The GB300 NVL72 rack-scale system, powered by the NVIDIA Blackwell Ultra GPU architecture, made its MLPerf debut. NVIDIA reported more than 4x the Llama 3.1 405B pretraining performance and nearly 5x the Llama 2 70B LoRA fine-tuning performance versus the prior-generation Hopper architecture using the same GPU count. Blackwell Ultra includes new Tensor Cores that deliver 15 petaflops of NVFP4 Artificial Intelligence compute, twice the attention-layer compute, and 279 GB of HBM3e memory. The Quantum-X800 InfiniBand platform, an end-to-end 800 Gb/s networking solution, also debuted and doubled scale-out networking bandwidth compared with the prior generation.

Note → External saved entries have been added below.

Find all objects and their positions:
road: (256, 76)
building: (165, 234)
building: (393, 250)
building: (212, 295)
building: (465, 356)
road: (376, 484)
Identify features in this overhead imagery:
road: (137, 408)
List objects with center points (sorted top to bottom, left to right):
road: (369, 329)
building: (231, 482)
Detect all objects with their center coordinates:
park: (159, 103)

A central technical advance in this round was the use of NVFP4 precision for training. NVIDIA said Blackwell GPUs can perform FP4 calculations, including the NVFP4 format and other FP4 variants, at double the rate of FP8 and that Blackwell Ultra boosts that to three times FP8 performance. The company was the only submitter to use FP4 calculations while meeting MLPerf Training accuracy requirements. Those optimizations helped set new records including a 10 minute time to train Llama 3.1 405B using more than 5,000 Blackwell GPUs, and a 18.79 minute run using 2,560 Blackwell GPUs that was 45 percent faster than the prior Blackwell-based submission with 2,496 GPUs.
NVIDIA also set records on two new benchmarks added this round. Llama 3.1 8B replaced BERT-large and NVIDIA reported a 5.2 minute training time using up to 512 Blackwell Ultra GPUs. FLUX.1 replaced Stable Diffusion v2 and NVIDIA submitted a 12.5 minute result using 1,152 Blackwell GPUs. The company said it continued to hold records on existing graph neural network, object detection and recommender system tests, and highlighted participation from 15 ecosystem organizations including Dell Technologies, Hewlett Packard Enterprise, Lenovo, Supermicro and Lambda. NVIDIA described its cadence of annual innovation as driving rapid performance increases across pretraining, post-training and inference.